* **TEXT BLOCK**
---

Denote the orthocentre and circumcentre of triangle $ABC$ by $H$ and $O$ respectively. Let $O_1$ be the circumcentre of triangle $XSY$. Consider two other possible positions of $S$. We name them $S^{\prime }$ and $S^{\prime \prime }$ and define the analogous points $X^{\prime },Y^{\prime },O_1^{\prime },X^{\prime \prime },Y^{\prime \prime }{O}_1^{\prime \prime }$ accordingly. Note that $S,S^{\prime },S^{\prime \prime }$ lie on the perpendicular bisector of $AD$. As $X{X}^{\prime }$ and $Y{Y}^{\prime }$ meet at $A$ and the circumcircles of triangles $AXY$ and $A{X}^{\prime }{Y}^{\prime }$ meet at $D$, there is a spiral similarity with centre $D$ mapping $XY$ to $X^{\prime }{Y}^{\prime }$. We find that $$\measuredangle SXY=\frac{\pi }{2}-\measuredangle YAX=\frac{\pi }{2}-\measuredangle Y^{\prime }A{X}^{\prime }=\measuredangle S^{\prime }{X}^{\prime }{Y}^{\prime }$$ and similarly $\measuredangle SYX=\measuredangle S^{\prime }{Y}^{\prime }{X}^{\prime }$. This shows triangles $SXY$ and $S^{\prime }{X}^{\prime }{Y}^{\prime }$ are directly similar. Then the spiral similarity with centre $D$ takes points $S,X,Y,O_1$ to $S^{\prime },X^{\prime },Y^{\prime },O_1^{\prime }$. Similarly, there is a spiral similarity with centre $D$ mapping $S,X,Y,O_1$ to $S^{\prime \prime },X^{\prime \prime },Y^{\prime \prime },O_1^{\prime \prime }$. From these, we see that there is a spiral similarity taking the corresponding points $S,S^{\prime },S^{\prime \prime }$ to points $O_1,O_1^{\prime },O_1^{\prime \prime }$. In particular, $O_1,O_1^{\prime },O_1^{\prime \prime }$ are collinear.

---

* **GIVEN INSTRUCTION 1**
According to the geometry proof, on what line do S, S′ and S″ lie?
* **GIVEN INSTRUCTION 2**
Transcribe the listing lines verbatim, beginning at the first line of the listing and stopping after the line that contains "crop and rotate: left 0.091%, bottom 0.005%".
The geometry proof and the listing after it come from unrelated sources.

---

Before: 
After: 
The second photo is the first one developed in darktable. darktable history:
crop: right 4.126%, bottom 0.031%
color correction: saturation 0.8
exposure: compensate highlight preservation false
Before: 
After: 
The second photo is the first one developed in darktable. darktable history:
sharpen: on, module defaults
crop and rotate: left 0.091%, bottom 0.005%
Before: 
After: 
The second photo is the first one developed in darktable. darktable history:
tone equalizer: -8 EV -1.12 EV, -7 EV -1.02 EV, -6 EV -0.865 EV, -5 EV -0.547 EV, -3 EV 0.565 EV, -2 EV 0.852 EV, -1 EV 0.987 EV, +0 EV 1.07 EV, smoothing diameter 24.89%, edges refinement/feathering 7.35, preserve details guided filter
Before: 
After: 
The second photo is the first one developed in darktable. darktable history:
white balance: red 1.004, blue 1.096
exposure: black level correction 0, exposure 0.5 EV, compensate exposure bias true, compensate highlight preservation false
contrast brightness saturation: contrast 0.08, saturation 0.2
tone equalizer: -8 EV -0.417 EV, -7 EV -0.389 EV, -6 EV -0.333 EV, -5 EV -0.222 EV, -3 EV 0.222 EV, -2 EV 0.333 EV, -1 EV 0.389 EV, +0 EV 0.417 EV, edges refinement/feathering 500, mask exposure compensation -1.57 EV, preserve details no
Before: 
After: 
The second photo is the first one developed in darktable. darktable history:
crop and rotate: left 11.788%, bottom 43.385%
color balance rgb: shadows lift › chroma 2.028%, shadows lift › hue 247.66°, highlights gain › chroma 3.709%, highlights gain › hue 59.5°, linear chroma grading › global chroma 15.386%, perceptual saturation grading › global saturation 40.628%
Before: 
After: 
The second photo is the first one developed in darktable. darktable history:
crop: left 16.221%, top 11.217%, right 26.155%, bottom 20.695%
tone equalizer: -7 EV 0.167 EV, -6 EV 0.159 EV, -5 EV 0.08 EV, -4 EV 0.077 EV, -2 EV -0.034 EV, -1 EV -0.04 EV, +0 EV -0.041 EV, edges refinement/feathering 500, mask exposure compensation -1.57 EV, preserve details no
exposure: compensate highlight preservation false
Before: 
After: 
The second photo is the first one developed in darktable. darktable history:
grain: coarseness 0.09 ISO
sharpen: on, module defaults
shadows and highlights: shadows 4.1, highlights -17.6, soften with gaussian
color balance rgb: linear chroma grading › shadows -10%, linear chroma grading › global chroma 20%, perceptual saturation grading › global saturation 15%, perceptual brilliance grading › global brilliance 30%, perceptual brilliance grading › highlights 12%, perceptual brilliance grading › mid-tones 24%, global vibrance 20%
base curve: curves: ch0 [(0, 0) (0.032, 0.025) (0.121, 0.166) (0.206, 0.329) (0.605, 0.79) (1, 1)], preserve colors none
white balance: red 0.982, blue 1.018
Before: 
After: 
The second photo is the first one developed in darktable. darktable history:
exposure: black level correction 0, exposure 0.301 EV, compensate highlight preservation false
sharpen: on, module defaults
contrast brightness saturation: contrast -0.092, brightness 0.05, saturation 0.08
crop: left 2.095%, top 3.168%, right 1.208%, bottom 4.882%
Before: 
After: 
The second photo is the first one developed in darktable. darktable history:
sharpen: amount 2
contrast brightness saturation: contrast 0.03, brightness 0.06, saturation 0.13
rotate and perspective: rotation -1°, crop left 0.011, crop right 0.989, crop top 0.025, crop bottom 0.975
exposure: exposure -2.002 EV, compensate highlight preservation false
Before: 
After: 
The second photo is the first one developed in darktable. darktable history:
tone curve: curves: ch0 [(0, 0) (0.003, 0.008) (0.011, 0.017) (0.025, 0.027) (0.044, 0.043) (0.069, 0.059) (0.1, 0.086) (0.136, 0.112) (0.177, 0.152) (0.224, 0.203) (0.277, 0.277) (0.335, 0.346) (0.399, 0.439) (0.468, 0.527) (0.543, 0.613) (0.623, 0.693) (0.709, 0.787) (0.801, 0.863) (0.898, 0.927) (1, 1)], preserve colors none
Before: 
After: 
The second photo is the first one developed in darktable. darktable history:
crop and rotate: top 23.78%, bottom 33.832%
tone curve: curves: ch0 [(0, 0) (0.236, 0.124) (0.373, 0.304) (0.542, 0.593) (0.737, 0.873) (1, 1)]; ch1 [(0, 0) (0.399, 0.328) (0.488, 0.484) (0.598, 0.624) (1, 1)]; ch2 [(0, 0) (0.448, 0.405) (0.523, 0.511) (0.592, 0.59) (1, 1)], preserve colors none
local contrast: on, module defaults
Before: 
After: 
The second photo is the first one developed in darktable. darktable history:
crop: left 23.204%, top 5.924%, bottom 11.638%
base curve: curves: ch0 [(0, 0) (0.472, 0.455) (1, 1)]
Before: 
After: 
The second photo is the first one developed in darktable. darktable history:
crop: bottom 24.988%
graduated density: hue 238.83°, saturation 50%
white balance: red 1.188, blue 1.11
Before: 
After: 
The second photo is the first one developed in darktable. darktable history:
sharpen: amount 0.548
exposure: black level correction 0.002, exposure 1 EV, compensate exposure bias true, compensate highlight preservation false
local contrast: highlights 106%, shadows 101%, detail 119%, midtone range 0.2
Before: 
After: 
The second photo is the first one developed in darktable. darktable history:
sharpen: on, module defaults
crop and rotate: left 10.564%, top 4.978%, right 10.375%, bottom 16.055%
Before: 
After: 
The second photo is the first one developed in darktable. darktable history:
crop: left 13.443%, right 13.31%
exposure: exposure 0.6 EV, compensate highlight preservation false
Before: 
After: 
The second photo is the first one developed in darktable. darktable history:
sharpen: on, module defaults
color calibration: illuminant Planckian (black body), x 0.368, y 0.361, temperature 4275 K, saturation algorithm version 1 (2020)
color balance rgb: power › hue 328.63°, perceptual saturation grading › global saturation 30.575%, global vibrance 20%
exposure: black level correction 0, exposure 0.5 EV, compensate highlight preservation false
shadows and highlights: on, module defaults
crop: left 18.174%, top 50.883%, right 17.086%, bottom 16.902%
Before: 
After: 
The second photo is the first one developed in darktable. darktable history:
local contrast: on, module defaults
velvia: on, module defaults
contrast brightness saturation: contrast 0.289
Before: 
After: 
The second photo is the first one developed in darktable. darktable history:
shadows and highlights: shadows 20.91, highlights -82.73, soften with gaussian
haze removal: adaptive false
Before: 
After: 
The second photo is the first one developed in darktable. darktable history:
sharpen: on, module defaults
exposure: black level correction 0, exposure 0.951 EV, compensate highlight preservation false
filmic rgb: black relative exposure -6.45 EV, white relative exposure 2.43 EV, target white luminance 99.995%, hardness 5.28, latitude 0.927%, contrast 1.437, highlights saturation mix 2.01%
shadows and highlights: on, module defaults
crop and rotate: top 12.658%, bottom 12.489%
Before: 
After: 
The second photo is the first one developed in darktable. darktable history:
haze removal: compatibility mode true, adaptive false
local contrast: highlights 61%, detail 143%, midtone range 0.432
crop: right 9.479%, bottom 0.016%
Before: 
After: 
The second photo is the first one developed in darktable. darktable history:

---

* **PROBLEM SOLUTION 1**
On the perpendicular bisector of AD.

* **PROBLEM SOLUTION 2**
Before: 
After: 
The second photo is the first one developed in darktable. darktable history:
crop: right 4.126%, bottom 0.031%
color correction: saturation 0.8
exposure: compensate highlight preservation false
Before: 
After: 
The second photo is the first one developed in darktable. darktable history:
sharpen: on, module defaults
crop and rotate: left 0.091%, bottom 0.005%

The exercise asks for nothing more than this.